Each record below should be repeated precisely as written.

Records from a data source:
- - - - - - -

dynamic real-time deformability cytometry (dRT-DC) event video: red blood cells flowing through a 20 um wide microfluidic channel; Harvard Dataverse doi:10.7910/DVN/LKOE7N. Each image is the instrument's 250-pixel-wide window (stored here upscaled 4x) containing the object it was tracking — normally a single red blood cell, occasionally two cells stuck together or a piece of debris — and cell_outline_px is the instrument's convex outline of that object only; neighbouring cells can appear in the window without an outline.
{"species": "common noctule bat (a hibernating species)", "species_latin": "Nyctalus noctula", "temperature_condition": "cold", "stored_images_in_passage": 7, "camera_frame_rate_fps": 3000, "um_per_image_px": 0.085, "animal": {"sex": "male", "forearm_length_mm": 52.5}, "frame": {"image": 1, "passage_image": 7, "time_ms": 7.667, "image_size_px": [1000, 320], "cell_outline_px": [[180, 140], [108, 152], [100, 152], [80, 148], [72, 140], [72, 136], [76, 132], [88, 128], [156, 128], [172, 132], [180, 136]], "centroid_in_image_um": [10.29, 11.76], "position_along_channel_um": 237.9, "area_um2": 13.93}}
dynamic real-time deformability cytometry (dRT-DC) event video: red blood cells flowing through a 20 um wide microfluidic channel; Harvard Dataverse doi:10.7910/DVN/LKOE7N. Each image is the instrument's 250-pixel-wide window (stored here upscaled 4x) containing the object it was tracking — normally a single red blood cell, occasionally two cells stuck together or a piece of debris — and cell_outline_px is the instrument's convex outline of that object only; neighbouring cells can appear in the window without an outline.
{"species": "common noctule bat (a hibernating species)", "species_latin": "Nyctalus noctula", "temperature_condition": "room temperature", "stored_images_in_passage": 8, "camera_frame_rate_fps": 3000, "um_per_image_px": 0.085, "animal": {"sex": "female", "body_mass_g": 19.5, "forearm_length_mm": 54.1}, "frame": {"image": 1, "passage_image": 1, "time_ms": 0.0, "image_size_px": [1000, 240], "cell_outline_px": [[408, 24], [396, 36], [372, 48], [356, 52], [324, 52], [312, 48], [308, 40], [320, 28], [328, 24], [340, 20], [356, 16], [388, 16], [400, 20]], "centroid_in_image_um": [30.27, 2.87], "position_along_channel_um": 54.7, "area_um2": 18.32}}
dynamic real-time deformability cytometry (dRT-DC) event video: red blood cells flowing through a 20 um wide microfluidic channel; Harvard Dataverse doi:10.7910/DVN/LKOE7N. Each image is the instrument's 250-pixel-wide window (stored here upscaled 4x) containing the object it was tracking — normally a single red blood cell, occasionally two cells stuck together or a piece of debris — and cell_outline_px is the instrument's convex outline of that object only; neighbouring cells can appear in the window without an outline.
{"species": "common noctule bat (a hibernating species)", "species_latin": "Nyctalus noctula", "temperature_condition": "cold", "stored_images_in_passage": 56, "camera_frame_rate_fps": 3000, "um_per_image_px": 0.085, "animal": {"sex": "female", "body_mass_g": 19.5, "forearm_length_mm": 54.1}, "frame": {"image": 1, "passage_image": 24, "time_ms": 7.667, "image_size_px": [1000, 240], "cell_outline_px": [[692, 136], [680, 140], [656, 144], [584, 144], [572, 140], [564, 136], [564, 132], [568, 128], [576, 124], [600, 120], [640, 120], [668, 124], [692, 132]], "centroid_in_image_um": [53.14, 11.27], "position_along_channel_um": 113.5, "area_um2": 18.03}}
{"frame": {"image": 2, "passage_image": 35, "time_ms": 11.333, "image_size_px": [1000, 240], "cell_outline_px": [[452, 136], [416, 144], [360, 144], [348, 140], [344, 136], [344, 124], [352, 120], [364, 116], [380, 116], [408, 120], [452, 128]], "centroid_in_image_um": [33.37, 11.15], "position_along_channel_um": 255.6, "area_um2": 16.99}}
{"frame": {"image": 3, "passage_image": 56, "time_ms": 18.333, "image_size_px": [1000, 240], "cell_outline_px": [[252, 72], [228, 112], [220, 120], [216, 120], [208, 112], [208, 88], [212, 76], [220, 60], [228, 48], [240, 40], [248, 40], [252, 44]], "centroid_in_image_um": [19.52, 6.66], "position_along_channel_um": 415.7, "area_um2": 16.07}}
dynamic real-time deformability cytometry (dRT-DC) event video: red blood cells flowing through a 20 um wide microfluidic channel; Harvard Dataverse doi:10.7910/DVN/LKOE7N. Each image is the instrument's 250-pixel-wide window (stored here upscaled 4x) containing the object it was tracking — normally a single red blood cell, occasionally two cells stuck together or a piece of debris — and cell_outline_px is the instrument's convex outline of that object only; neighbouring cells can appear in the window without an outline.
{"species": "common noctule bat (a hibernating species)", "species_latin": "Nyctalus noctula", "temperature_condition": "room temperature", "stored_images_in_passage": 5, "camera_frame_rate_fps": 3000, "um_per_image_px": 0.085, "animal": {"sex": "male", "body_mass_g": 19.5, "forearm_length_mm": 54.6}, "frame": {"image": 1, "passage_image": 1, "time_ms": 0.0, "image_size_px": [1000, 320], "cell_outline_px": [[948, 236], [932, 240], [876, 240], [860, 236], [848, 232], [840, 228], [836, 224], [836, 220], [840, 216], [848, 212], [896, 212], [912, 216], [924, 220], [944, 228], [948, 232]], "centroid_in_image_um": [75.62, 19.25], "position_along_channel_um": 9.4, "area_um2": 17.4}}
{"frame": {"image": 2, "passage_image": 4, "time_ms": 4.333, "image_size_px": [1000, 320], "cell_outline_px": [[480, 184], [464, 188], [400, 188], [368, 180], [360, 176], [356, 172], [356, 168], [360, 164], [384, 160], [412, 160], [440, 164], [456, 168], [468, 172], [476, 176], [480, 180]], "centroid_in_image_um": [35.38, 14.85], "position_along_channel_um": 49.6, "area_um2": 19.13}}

- - - - - - -

EXERCISE RESULT:
dynamic real-time deformability cytometry (dRT-DC) event video: red blood cells flowing through a 20 um wide microfluidic channel; Harvard Dataverse doi:10.7910/DVN/LKOE7N. Each image is the instrument's 250-pixel-wide window (stored here upscaled 4x) containing the object it was tracking — normally a single red blood cell, occasionally two cells stuck together or a piece of debris — and cell_outline_px is the instrument's convex outline of that object only; neighbouring cells can appear in the window without an outline.
{"species": "common noctule bat (a hibernating species)", "species_latin": "Nyctalus noctula", "temperature_condition": "cold", "stored_images_in_passage": 7, "camera_frame_rate_fps": 3000, "um_per_image_px": 0.085, "animal": {"sex": "male", "forearm_length_mm": 52.5}, "frame": {"image": 1, "passage_image": 7, "time_ms": 7.667, "image_size_px": [1000, 320], "cell_outline_px": [[180, 140], [108, 152], [100, 152], [80, 148], [72, 140], [72, 136], [76, 132], [88, 128], [156, 128], [172, 132], [180, 136]], "centroid_in_image_um": [10.29, 11.76], "position_along_channel_um": 237.9, "area_um2": 13.93}}
dynamic real-time deformability cytometry (dRT-DC) event video: red blood cells flowing through a 20 um wide microfluidic channel; Harvard Dataverse doi:10.7910/DVN/LKOE7N. Each image is the instrument's 250-pixel-wide window (stored here upscaled 4x) containing the object it was tracking — normally a single red blood cell, occasionally two cells stuck together or a piece of debris — and cell_outline_px is the instrument's convex outline of that object only; neighbouring cells can appear in the window without an outline.
{"species": "common noctule bat (a hibernating species)", "species_latin": "Nyctalus noctula", "temperature_condition": "room temperature", "stored_images_in_passage": 8, "camera_frame_rate_fps": 3000, "um_per_image_px": 0.085, "animal": {"sex": "female", "body_mass_g": 19.5, "forearm_length_mm": 54.1}, "frame": {"image": 1, "passage_image": 1, "time_ms": 0.0, "image_size_px": [1000, 240], "cell_outline_px": [[408, 24], [396, 36], [372, 48], [356, 52], [324, 52], [312, 48], [308, 40], [320, 28], [328, 24], [340, 20], [356, 16], [388, 16], [400, 20]], "centroid_in_image_um": [30.27, 2.87], "position_along_channel_um": 54.7, "area_um2": 18.32}}
dynamic real-time deformability cytometry (dRT-DC) event video: red blood cells flowing through a 20 um wide microfluidic channel; Harvard Dataverse doi:10.7910/DVN/LKOE7N. Each image is the instrument's 250-pixel-wide window (stored here upscaled 4x) containing the object it was tracking — normally a single red blood cell, occasionally two cells stuck together or a piece of debris — and cell_outline_px is the instrument's convex outline of that object only; neighbouring cells can appear in the window without an outline.
{"species": "common noctule bat (a hibernating species)", "species_latin": "Nyctalus noctula", "temperature_condition": "cold", "stored_images_in_passage": 56, "camera_frame_rate_fps": 3000, "um_per_image_px": 0.085, "animal": {"sex": "female", "body_mass_g": 19.5, "forearm_length_mm": 54.1}, "frame": {"image": 1, "passage_image": 24, "time_ms": 7.667, "image_size_px": [1000, 240], "cell_outline_px": [[692, 136], [680, 140], [656, 144], [584, 144], [572, 140], [564, 136], [564, 132], [568, 128], [576, 124], [600, 120], [640, 120], [668, 124], [692, 132]], "centroid_in_image_um": [53.14, 11.27], "position_along_channel_um": 113.5, "area_um2": 18.03}}
{"frame": {"image": 2, "passage_image": 35, "time_ms": 11.333, "image_size_px": [1000, 240], "cell_outline_px": [[452, 136], [416, 144], [360, 144], [348, 140], [344, 136], [344, 124], [352, 120], [364, 116], [380, 116], [408, 120], [452, 128]], "centroid_in_image_um": [33.37, 11.15], "position_along_channel_um": 255.6, "area_um2": 16.99}}
{"frame": {"image": 3, "passage_image": 56, "time_ms": 18.333, "image_size_px": [1000, 240], "cell_outline_px": [[252, 72], [228, 112], [220, 120], [216, 120], [208, 112], [208, 88], [212, 76], [220, 60], [228, 48], [240, 40], [248, 40], [252, 44]], "centroid_in_image_um": [19.52, 6.66], "position_along_channel_um": 415.7, "area_um2": 16.07}}
dynamic real-time deformability cytometry (dRT-DC) event video: red blood cells flowing through a 20 um wide microfluidic channel; Harvard Dataverse doi:10.7910/DVN/LKOE7N. Each image is the instrument's 250-pixel-wide window (stored here upscaled 4x) containing the object it was tracking — normally a single red blood cell, occasionally two cells stuck together or a piece of debris — and cell_outline_px is the instrument's convex outline of that object only; neighbouring cells can appear in the window without an outline.
{"species": "common noctule bat (a hibernating species)", "species_latin": "Nyctalus noctula", "temperature_condition": "room temperature", "stored_images_in_passage": 5, "camera_frame_rate_fps": 3000, "um_per_image_px": 0.085, "animal": {"sex": "male", "body_mass_g": 19.5, "forearm_length_mm": 54.6}, "frame": {"image": 1, "passage_image": 1, "time_ms": 0.0, "image_size_px": [1000, 320], "cell_outline_px": [[948, 236], [932, 240], [876, 240], [860, 236], [848, 232], [840, 228], [836, 224], [836, 220], [840, 216], [848, 212], [896, 212], [912, 216], [924, 220], [944, 228], [948, 232]], "centroid_in_image_um": [75.62, 19.25], "position_along_channel_um": 9.4, "area_um2": 17.4}}
{"frame": {"image": 2, "passage_image": 4, "time_ms": 4.333, "image_size_px": [1000, 320], "cell_outline_px": [[480, 184], [464, 188], [400, 188], [368, 180], [360, 176], [356, 172], [356, 168], [360, 164], [384, 160], [412, 160], [440, 164], [456, 168], [468, 172], [476, 176], [480, 180]], "centroid_in_image_um": [35.38, 14.85], "position_along_channel_um": 49.6, "area_um2": 19.13}}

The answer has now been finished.